• EXERCISE: Your answer should be a single number: how many lines of the material below contain "Score".

• THE RECORDS:
------------------------------------------------------------------------
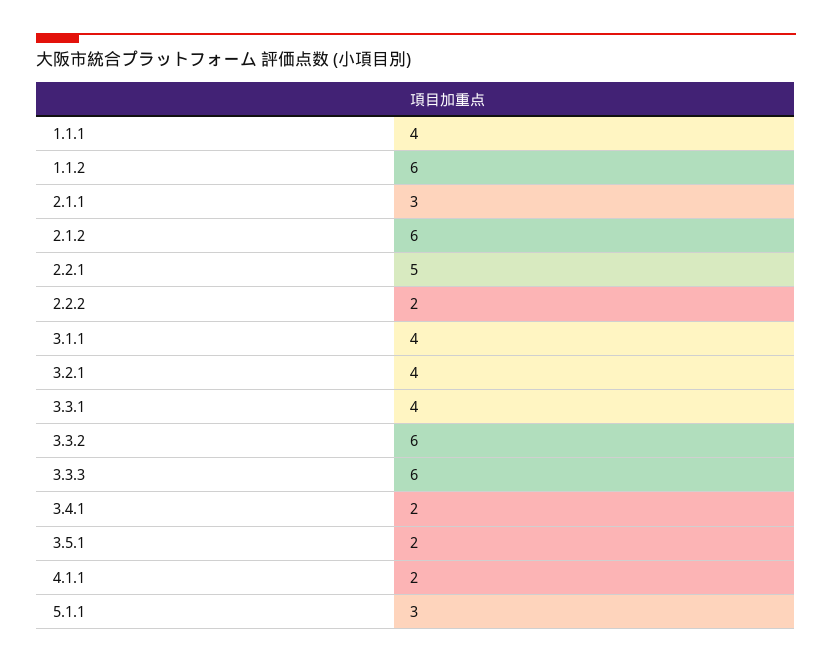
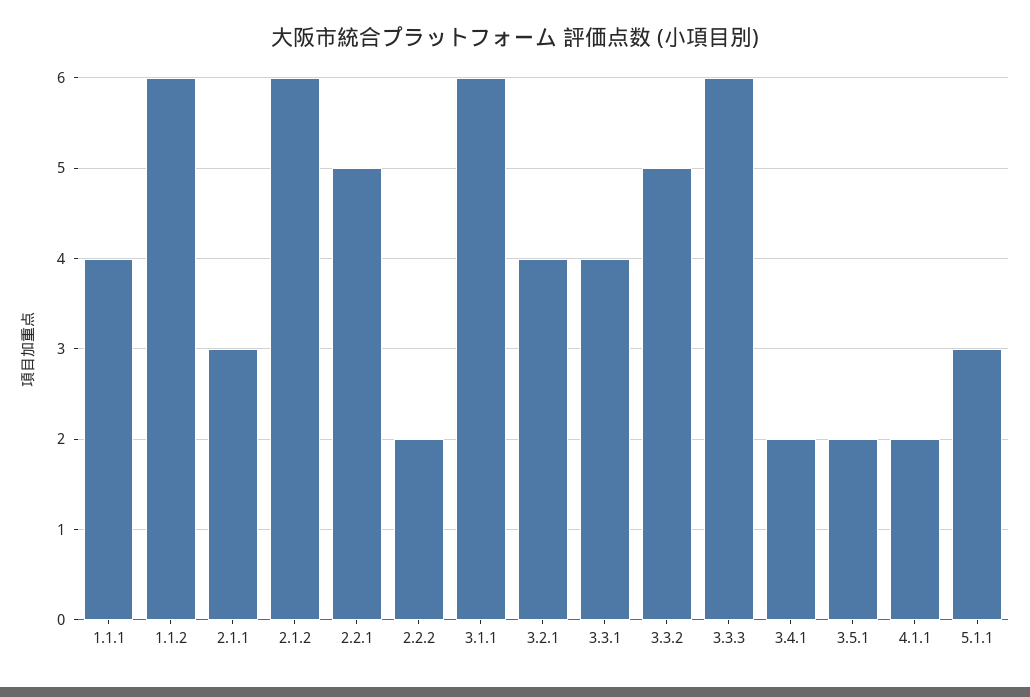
  {
    "1.1.1": 4,
    "1.1.2": 6,
    "2.1.1": 3,
    "2.1.2": 6,
    "2.2.1": 5,
    "2.2.2": 2,
-   "3.1.1": 4,
+   "3.1.1": 6,
    "3.2.1": 4,
    "3.3.1": 4,
-   "3.3.2": 6,
+   "3.3.2": 5,
    "3.3.3": 6,
    "3.4.1": 2,
    "3.5.1": 2,
    "4.1.1": 2,
    "5.1.1": 3
  }

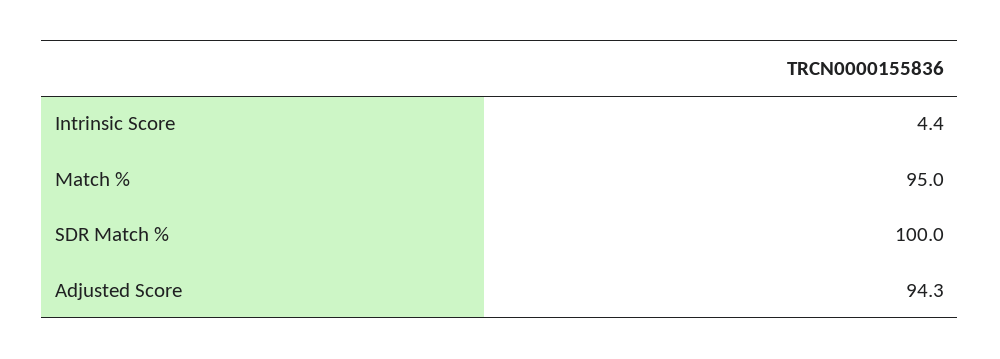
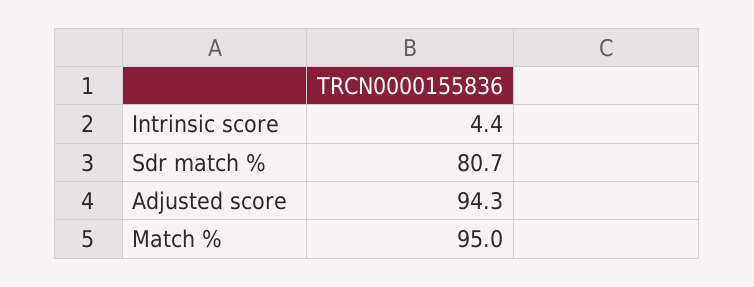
  {
    "Intrinsic Score": 4.4,
    "Match %": 95,
-   "SDR Match %": 100,
+   "SDR Match %": 80.7,
    "Adjusted Score": 94.3
  }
------------------------------------------------------------------------
• EXPECTED ANSWER: 2